WHAT TO PRODUCE:
Within the material below, locate the line with "IDOU SPAARPOT BULLDOG" and the line with "View this post on Instagram", then return those two lines and all lines between them, exactly as written.

────────────────────

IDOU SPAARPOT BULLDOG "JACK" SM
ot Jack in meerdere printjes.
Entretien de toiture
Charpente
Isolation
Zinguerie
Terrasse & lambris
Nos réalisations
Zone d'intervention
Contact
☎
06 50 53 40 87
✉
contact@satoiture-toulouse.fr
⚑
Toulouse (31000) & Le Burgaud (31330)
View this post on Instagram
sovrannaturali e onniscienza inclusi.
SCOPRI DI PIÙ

────────────────────

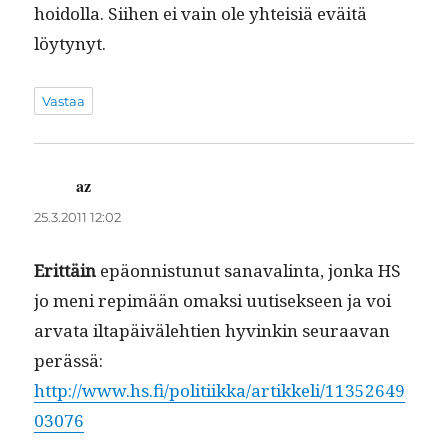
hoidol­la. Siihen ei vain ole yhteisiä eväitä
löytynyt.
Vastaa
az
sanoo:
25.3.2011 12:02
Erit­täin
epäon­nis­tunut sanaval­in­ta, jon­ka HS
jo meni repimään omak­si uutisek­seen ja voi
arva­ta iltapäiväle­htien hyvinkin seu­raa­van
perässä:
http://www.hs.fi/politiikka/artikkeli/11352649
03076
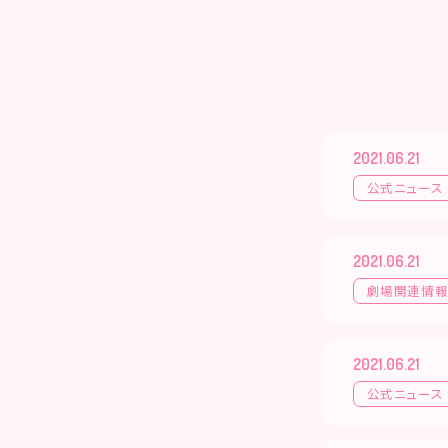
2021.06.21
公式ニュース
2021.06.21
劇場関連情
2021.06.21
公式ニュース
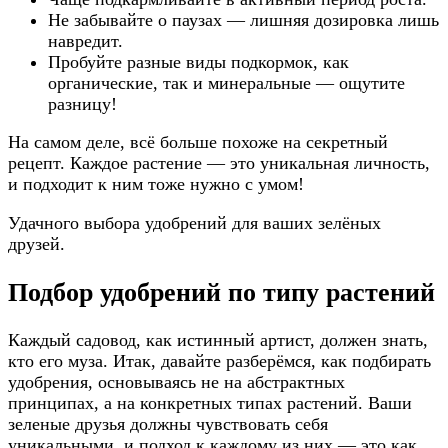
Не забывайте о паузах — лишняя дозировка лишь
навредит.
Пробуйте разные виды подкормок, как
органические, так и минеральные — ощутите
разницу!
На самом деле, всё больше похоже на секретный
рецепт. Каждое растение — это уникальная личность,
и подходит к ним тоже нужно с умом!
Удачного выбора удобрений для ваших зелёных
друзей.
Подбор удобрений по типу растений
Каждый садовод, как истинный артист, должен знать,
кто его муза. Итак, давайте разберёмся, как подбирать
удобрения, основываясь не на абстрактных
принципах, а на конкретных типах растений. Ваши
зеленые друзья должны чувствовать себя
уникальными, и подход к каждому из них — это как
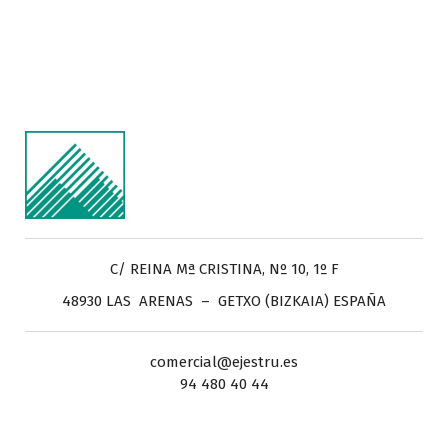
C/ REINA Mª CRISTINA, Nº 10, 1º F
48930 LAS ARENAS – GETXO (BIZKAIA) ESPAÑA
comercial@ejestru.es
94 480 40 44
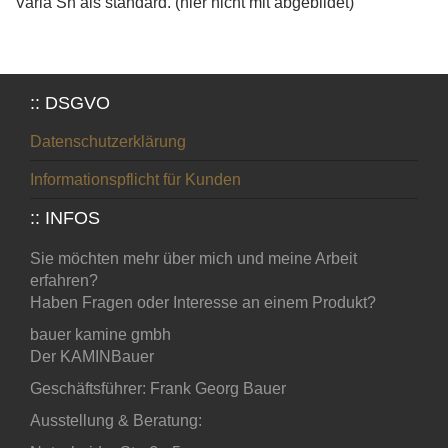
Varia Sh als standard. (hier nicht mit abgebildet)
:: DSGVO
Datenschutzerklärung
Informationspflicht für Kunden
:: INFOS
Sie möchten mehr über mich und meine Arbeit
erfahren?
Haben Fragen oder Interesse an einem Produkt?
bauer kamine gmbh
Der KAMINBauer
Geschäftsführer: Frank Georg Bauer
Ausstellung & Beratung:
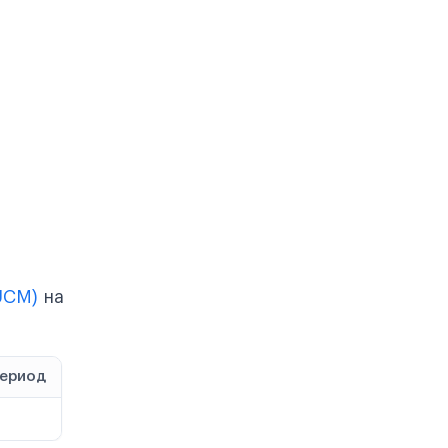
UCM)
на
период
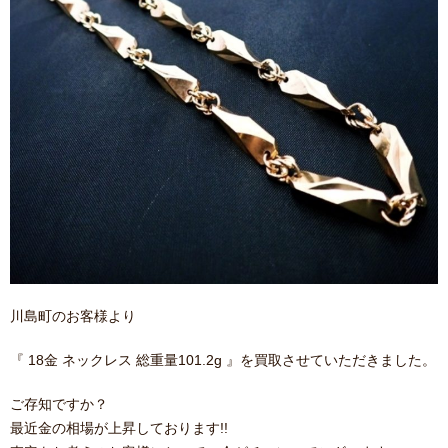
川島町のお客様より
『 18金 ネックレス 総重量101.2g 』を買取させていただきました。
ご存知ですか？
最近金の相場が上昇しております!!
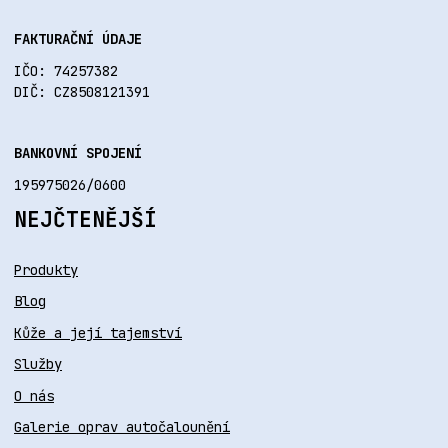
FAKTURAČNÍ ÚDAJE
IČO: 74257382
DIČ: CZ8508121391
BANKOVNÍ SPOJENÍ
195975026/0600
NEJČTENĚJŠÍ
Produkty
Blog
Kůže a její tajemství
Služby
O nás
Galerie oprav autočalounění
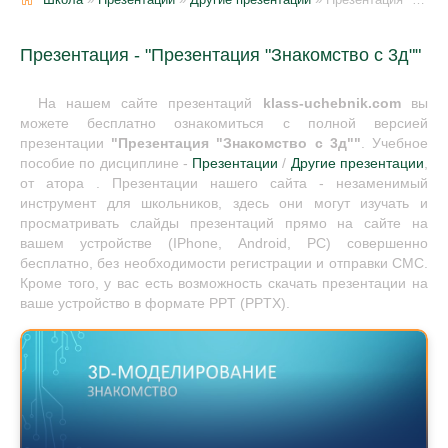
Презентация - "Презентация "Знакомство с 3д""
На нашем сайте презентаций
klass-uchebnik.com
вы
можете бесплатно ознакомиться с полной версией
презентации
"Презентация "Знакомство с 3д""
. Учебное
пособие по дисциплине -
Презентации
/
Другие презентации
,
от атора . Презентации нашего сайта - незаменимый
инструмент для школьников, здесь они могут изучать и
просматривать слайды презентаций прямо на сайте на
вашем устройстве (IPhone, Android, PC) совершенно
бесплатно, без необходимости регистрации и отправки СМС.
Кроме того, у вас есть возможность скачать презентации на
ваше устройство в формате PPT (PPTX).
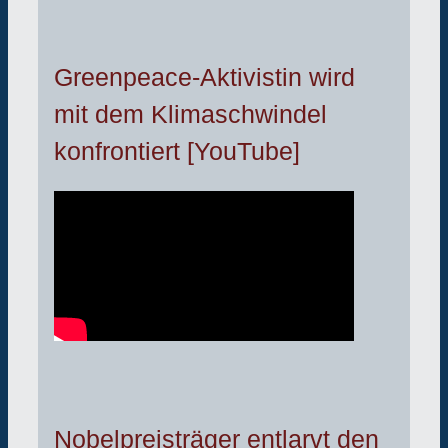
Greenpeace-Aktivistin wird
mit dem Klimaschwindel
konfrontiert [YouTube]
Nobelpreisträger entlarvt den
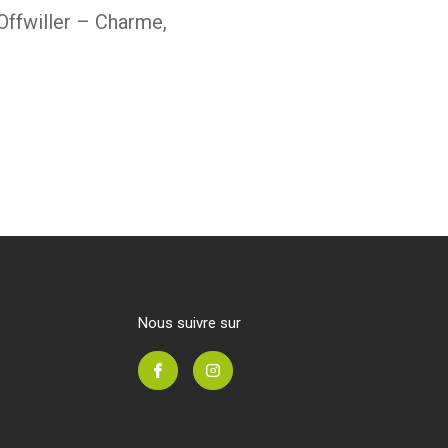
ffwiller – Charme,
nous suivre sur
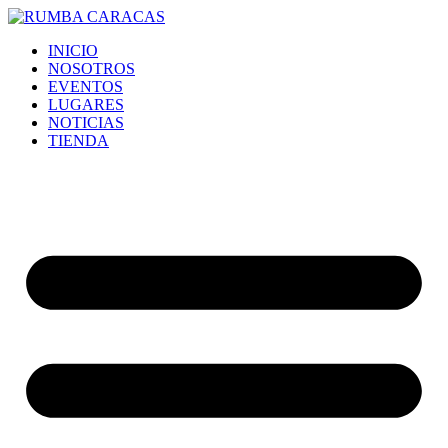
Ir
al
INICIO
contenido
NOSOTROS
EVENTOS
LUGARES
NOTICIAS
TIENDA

────────────────────

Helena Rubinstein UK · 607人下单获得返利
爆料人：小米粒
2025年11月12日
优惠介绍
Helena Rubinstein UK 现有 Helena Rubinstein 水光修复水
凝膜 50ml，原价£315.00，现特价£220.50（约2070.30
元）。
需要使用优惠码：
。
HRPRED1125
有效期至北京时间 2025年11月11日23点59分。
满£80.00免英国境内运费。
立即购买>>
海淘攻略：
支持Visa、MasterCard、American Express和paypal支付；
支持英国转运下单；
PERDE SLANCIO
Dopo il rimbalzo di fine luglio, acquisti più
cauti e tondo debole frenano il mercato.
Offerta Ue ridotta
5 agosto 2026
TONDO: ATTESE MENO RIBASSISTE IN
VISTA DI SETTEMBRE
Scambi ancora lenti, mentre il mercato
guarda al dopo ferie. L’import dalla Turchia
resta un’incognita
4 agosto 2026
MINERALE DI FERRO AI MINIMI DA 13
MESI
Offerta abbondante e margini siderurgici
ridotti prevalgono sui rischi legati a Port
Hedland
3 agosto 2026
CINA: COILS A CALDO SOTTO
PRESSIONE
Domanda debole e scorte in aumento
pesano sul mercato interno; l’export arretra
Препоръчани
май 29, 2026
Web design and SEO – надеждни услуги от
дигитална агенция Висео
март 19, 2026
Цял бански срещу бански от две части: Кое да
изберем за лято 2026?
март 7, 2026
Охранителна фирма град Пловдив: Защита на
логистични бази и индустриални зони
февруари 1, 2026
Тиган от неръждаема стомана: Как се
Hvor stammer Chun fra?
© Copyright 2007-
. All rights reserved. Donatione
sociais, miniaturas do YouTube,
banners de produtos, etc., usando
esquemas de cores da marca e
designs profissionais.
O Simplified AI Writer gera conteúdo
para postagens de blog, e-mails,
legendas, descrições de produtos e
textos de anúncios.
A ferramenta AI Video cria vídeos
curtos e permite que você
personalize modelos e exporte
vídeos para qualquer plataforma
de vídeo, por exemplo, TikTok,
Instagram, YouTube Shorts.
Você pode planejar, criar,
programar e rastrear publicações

────────────────────

ANSWER AREA:
IDOU SPAARPOT BULLDOG "JACK" SM
ot Jack in meerdere printjes.
Entretien de toiture
Charpente
Isolation
Zinguerie
Terrasse & lambris
Nos réalisations
Zone d'intervention
Contact
☎
06 50 53 40 87
✉
contact@satoiture-toulouse.fr
⚑
Toulouse (31000) & Le Burgaud (31330)
View this post on Instagram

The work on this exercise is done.